The backplate of the GTX 780 DC2OC.
The backplate of the GTX 780 DC2OC.

The GTX 780 supports the full-speed PCI-Express 3.0 16x standard, so it’ll perform to the best of its ability in any motherboard meeting that specification. It’s also SLI compatible, with a dual-card SLI bridge included in the card’s retail bundle. Also included is a quick start guide and a CD containing recent graphics drivers (a 320.18 WHQL nVidia driver, which is only one iteration behind the current 320.49 WHQL at the moment) and ASUS’ GPU Tweak 2.0 software.

The GTX 780 DirectCU II OC requires one eight-pin and one six-pin power connector from your power supply; ASUS recommends a power supply above 600 Watts, with the card itself consuming up to 300 Watts at full-speed operation.

## Recorded data
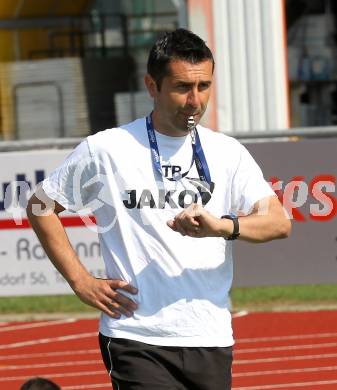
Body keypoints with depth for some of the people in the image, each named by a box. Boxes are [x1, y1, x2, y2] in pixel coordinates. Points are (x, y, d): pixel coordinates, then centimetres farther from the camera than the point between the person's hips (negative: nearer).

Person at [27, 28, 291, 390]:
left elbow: (279, 221, -4)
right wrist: (80, 281, 2)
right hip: (135, 341, -4)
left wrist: (221, 225, -25)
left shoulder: (227, 153, 7)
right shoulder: (105, 150, 0)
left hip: (211, 342, 4)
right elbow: (41, 207, 11)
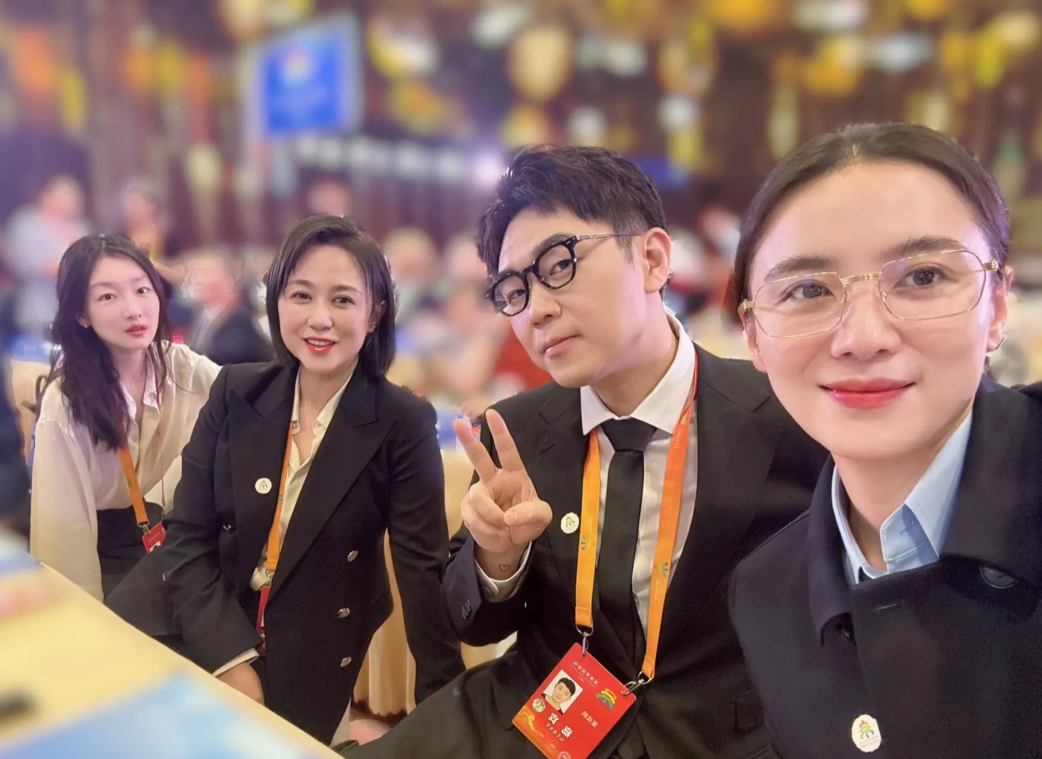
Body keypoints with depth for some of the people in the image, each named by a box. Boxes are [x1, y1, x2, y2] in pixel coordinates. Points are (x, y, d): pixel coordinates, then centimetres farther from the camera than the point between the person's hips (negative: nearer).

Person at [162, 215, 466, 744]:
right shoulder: (235, 393, -7)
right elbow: (186, 537, -6)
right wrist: (232, 660, -14)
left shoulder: (404, 423, -16)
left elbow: (424, 567, -15)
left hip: (314, 667, -2)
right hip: (210, 644, 3)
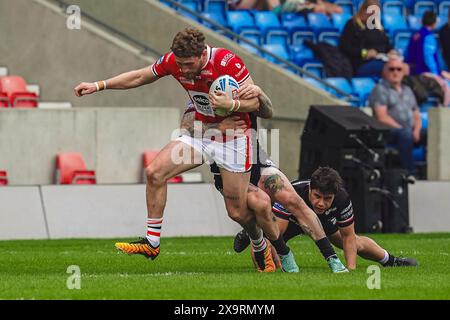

## What you need to do
Rewrite the GTX 780 text, everything from "The GTX 780 supports" down to "Tweak 2.0 software.", putting "printed manual" in place of "quick start guide". The lines after the GTX 780 text are separate material.

## Solved exercise
The GTX 780 supports the full-speed PCI-Express 3.0 16x standard, so it’ll perform to the best of its ability in any motherboard meeting that specification. It’s also SLI compatible, with a dual-card SLI bridge included in the card’s retail bundle. Also included is a printed manual and a CD containing recent graphics drivers (a 320.18 WHQL nVidia driver, which is only one iteration behind the current 320.49 WHQL at the moment) and ASUS’ GPU Tweak 2.0 software.